Task to carry out –
Rewrite the part of the lawn mower text that opens with "Well, good for" and closes with "inner ear infection.", replacing "hill" with "slope".

START Excerpted text

            (So named because it stopped working whenever it tilted to the left.)
            It had a good, long run. In fact, the conservative lawn mower wasn’t one of the three bought brand new—I got it used, just like my house and my cars. If it’s good enough for Pontiac/Ford/Dodge/Buick/Chevy/Nissan/Ford again, it’s good enough for Briggs and Stratton. (The less said about Renault, the better.)
            Well, good for a while. I should have retired the conservative lawn mower the first time I tried to mow the hill out front, only to have it putter and die. From then on, it only worked when on the level or tilted right. That wouldn’t have been so bad on a nice, flat lawn, but over my entire lawn there is exactly one square foot of level ground. It’s as if my landscaping was done by a guy with an inner ear infection.
            So I’d go one way and be fine, then forget, turn around, and the mower would gasp like someone finding a quiet moment in a Michael Bay movie. I’d have much preferred a moderate lawn mower.

END Excerpted text
START Dataset entries

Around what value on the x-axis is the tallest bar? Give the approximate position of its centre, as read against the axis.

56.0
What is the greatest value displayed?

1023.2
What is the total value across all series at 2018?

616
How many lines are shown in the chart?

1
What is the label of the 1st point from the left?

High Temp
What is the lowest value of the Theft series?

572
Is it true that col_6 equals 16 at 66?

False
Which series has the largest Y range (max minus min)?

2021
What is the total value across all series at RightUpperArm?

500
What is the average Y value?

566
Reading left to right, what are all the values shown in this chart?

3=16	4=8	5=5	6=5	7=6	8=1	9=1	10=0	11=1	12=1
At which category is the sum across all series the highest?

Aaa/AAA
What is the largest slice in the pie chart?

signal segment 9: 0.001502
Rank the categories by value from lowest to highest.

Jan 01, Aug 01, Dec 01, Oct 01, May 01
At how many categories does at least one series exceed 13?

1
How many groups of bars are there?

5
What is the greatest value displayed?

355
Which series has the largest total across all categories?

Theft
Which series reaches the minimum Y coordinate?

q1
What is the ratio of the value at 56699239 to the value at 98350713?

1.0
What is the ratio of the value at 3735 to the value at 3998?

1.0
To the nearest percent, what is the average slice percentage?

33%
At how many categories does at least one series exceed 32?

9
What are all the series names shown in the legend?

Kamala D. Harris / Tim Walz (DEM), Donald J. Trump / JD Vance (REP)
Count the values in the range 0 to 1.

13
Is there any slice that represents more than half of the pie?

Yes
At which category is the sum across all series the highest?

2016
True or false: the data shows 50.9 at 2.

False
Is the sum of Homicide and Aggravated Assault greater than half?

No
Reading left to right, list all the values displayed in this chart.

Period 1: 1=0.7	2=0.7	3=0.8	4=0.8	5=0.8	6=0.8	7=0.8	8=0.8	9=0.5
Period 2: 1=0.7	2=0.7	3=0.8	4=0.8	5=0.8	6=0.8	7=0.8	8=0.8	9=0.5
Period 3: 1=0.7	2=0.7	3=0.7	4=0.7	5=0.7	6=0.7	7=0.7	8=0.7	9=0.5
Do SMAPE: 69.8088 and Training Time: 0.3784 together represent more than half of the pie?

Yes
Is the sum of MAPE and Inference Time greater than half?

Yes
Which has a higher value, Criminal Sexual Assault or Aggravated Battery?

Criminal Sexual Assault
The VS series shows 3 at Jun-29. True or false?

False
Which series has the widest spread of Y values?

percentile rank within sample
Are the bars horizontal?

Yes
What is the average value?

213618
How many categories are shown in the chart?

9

END Dataset entries

Response to the exercise –
Well, good for a while. I should have retired the conservative lawn mower the first time I tried to mow the slope out front, only to have it putter and die. From then on, it only worked when on the level or tilted right. That wouldn’t have been so bad on a nice, flat lawn, but over my entire lawn there is exactly one square foot of level ground. It’s as if my landscaping was done by a guy with an inner ear infection.